Data from nearly 7.5 millions of Adobe Creative Cloud users was exposed to the Internet by a password-free Elasticsearch database.
The information leaked included mainly details of customer accounts for the Adobe Creative Cloud service, but without passwords or stored payment information.
User information exposed included email addresses post officeh, Adobe member IDs (usernames), country of origin, and the Adobe products they used. They also included the account creation date, the last login date, whether the account was owned by an Adobe employee, and the subscription status (active or not).
Η έκθεση των δεδομένων ανακαλύφθηκε την περασμένη εβδομάδα, (Σάββατο 19 Οκτωβρίου), από τον ερευνητή ασφαλείας Bob Diachenko της Security Discovery και τον Paul Bischoff, έναν δημοσιογράφο τεχνολογίας της CompariTech.
The researchers shared their findings with Adobe and the company secured the database the same day.
Diachenko and Bischoff hailed Adobe for its quick response and admitted that the data leak was not as serious as other leaks previously published, as it did not contain passwords, payment details or the real names of the company's customers.
However, it is not clear if anyone else was able to access this database and download its contents.

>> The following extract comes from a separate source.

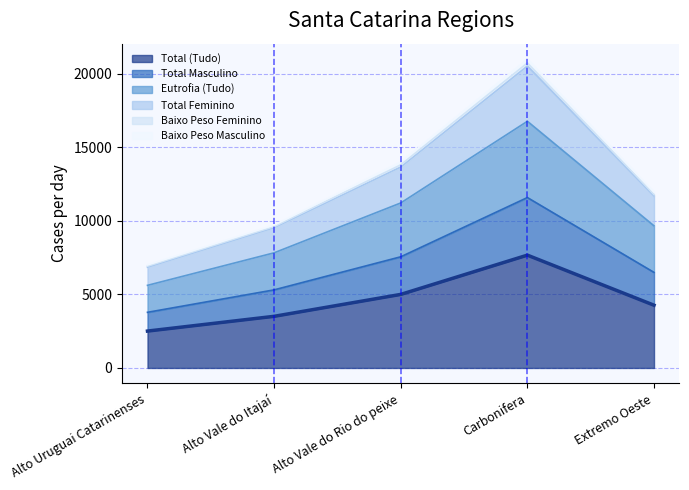

Is it true that Total (Tudo) equals 1308 at Alto Uruguai Catarinenses?

False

The data could be used to send spam to users who had been exposed to their email addresses.
Specifically, hackers could target owners of active Adobe Premium accounts with messages phishing to get Adobe Creative Cloud accounts which, as you may know, are quite expensive. These accounts could later be sold online in specialized Dark Web marketplaces.
For its part, Adobe admitted exhibiting the information with a post on her blog on Friday, October 25.
Θα πρέπει να αναφέρουμε ότι αυτή η διαρροή δεν είναι καθόλου σοβαρή σε σύγκριση με την μεγάλη διαρροή της Adobe το 2013, όπου οι hackers απέκτησαν σχεδόν όλα τα δεδομένα από 38 εκατομμύρια χρήστες της Adobe. Εκείνη την εποχή, η infringement της Adobe ήταν ένα από τα μεγαλύτερα hacks που είχαν συμβεί ποτέ.